How to Avoid the Project Management Deliverable Dance
Confession: If I counted number of times I’ve said “I think the client is expecting this…” I would be one very depressed project manager. If it were someone else’s report card I was grading, I’d give that project manager a mediocre grade.
If there were a grade for building client rapport, I’d probably score very high. In most scenarios, I’m able to push back to the client. However, the delivery process can be quite nebulous. As project managers, we need to keep our clients up to date on project progress, but not every activity results in a tangible item that they can review. We also want to serve as translators for concepts or processes that they may not have intimate knowledge. However, every contractor has slightly different processes and your client may not understand yours.
You want to make things easy for them to understand and accommodate their requests or questions, but you also don’t want to tailor the deliverables to match those of a past agency or contractor who provided services.
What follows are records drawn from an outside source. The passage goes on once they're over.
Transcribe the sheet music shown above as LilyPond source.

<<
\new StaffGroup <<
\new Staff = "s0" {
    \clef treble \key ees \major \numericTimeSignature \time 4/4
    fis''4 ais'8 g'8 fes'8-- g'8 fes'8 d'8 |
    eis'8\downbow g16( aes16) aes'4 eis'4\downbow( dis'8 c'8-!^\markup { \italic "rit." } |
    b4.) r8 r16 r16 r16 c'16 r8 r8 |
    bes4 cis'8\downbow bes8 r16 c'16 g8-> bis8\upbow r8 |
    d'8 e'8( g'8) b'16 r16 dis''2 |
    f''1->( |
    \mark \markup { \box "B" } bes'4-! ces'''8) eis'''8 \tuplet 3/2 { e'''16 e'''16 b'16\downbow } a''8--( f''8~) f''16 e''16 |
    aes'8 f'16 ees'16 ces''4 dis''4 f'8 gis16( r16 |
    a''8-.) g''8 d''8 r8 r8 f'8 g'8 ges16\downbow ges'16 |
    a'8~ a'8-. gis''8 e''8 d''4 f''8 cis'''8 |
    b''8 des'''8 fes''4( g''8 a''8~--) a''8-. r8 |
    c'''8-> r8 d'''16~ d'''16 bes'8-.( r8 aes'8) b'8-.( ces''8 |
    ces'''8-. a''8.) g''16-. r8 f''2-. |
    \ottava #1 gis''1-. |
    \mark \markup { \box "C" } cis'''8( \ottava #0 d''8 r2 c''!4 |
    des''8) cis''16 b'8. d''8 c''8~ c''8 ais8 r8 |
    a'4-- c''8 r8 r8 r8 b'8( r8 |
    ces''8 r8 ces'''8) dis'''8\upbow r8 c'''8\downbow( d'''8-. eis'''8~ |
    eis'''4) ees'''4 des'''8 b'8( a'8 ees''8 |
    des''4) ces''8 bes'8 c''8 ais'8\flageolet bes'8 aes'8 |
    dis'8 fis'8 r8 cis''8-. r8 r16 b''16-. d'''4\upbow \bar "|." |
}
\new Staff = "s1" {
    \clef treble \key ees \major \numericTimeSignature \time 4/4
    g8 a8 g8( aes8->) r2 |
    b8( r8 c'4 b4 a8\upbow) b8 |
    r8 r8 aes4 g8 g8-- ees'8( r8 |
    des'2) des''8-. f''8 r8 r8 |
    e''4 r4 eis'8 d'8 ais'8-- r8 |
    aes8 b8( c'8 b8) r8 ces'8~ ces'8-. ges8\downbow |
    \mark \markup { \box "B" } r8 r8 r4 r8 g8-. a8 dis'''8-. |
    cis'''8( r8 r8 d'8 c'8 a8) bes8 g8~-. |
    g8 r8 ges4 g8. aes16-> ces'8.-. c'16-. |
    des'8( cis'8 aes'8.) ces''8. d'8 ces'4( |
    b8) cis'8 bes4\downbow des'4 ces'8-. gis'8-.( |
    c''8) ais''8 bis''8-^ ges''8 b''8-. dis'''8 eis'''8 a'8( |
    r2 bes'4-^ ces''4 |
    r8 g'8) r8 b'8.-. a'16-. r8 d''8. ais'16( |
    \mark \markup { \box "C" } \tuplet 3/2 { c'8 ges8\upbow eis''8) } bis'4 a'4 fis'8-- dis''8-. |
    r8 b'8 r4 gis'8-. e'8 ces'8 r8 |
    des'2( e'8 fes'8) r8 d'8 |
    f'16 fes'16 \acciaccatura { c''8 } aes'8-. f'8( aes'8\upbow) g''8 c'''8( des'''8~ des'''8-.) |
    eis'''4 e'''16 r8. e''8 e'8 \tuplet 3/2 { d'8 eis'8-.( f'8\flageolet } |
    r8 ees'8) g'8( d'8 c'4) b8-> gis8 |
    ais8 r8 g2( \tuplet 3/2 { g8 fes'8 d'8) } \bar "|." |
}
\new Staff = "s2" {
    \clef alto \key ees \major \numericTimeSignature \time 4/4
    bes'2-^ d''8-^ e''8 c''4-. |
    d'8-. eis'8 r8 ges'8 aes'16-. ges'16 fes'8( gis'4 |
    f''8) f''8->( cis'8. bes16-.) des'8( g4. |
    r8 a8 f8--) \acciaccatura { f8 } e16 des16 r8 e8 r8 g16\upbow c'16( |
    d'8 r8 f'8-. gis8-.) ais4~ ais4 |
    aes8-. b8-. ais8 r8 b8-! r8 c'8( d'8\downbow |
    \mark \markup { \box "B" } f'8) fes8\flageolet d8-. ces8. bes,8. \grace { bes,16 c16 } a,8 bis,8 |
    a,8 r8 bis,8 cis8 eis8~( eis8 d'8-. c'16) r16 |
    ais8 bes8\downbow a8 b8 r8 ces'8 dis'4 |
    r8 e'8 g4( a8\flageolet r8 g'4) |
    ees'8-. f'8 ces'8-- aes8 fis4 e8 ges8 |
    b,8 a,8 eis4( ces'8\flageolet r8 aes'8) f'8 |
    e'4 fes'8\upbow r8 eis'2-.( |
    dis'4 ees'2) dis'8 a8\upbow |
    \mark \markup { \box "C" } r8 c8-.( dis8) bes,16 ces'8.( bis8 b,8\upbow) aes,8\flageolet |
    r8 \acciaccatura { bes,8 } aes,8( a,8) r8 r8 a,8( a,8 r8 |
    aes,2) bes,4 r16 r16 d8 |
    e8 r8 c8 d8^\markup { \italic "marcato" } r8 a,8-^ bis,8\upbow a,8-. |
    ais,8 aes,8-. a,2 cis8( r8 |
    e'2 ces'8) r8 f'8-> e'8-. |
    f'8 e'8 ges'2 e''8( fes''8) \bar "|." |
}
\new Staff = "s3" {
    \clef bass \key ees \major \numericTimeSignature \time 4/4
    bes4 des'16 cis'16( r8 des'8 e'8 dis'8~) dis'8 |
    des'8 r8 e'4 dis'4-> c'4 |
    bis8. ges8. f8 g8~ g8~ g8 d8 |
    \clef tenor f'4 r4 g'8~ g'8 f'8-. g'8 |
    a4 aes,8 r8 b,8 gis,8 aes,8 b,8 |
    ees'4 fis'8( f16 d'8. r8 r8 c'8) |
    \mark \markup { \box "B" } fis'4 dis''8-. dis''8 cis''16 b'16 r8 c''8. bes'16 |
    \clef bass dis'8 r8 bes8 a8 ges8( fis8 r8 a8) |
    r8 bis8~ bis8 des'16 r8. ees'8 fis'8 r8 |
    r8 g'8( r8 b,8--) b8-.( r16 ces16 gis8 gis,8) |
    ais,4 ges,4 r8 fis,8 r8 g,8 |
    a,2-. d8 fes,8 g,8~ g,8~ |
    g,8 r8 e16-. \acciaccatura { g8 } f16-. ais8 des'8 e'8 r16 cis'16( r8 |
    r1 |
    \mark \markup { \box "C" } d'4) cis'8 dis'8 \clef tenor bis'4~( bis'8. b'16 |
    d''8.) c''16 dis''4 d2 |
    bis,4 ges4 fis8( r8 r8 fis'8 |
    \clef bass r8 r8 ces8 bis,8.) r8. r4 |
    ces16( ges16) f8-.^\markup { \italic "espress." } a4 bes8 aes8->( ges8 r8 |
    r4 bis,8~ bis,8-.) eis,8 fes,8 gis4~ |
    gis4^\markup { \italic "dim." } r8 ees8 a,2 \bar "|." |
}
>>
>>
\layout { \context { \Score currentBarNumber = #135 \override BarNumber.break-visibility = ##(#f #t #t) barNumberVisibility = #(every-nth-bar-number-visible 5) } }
This year I’ve noticed I was becoming more lenient in delivery standards. Sometimes I asked my teammates to alter the presentation of their work for one client radically from how we would for others. I did this in the name of client service and process refinement. Sometimes this might even take several rounds of revisions with my teammates. I was doing a dance and it was costing my team. So I decided to get back on the straight and narrow. Here’s how.
Details, Project Manager, Not Definitions
Now when I work on proposals, RFPs or even SOWs, I look for flexibility to explain our process. Whenever I see an opportunity to elaborate, I focus on the what and why of the activity. I then close it with a statement on what the deliverable is expected to look like.
Saying “You’re going to get 50 recipes” as the outcome of a cookbook project as part of the proposal is set up for headaches. You can’t guarantee this before you’ve planned out what those 50 recipes are even going to be. It may be that you find that one crucial recipe is actually better digested as 3 smaller sub-recipes. Or adapting another recipe to be vegan can’t be resolved by just substituting ingredients and that you’ll need to write a separate set of preparation instructions as well.
No project is ever truly static. Things may not flow nicely into one another. And rarely do the deliverables we put together stay final, no matter how many times we might send over a document with “FINAL” in the file name. When you try to force your project into a defined schedule and timeline too early on in the process, you might be disabling some creativity you might have explored if you weren’t confining yourself into. You could end up burning both yours and the client’s money and time scrambling to fit things into the defined plan.
Know how to do your work, but don’t let the work define how you do it.
Own Your Project Management Role and Expertise
As project manager, you own the process to making the project a reality. Your teammates were chosen based on their expertise and ability to accomplish the project. As a team, you define the appropriate way to share you work with the client.
Sometimes this means you stick with your process that you know will deliver success. Other times, your team might want to try something new.
When the client has declared that they know the right way to do things, but your team disagrees, it is your responsibility to educate the client and nudge them in the right direction. Sometimes this means we have to show models or prototypes. Or we might have to find ways to go above and beyond to explain to them what we mean. In our cookbook example, we might need to set up a test run with an unacquainted cook to prove that the complex recipe needs to be broken down further.
All this means that we might need to stray from our process and that’s okay. It’s when we start changing our process to match expectations that we don’t agree with that is not okay.
That’s where I found myself on a few projects not too long ago. I catered too much to what the client wanted while telling my teammates, “But it’s what the client expects to see.” I started to lose sight of the process that defines the product and only saw the deliverables I was obligated to produce.
Recognition of the problem was my first step in gaining back control of my projects. Reminding myself that deliverables are tools used to communicate progress brought excitement back into my projects; success is just an important measure for me as it is for the client. Make it yours and own it.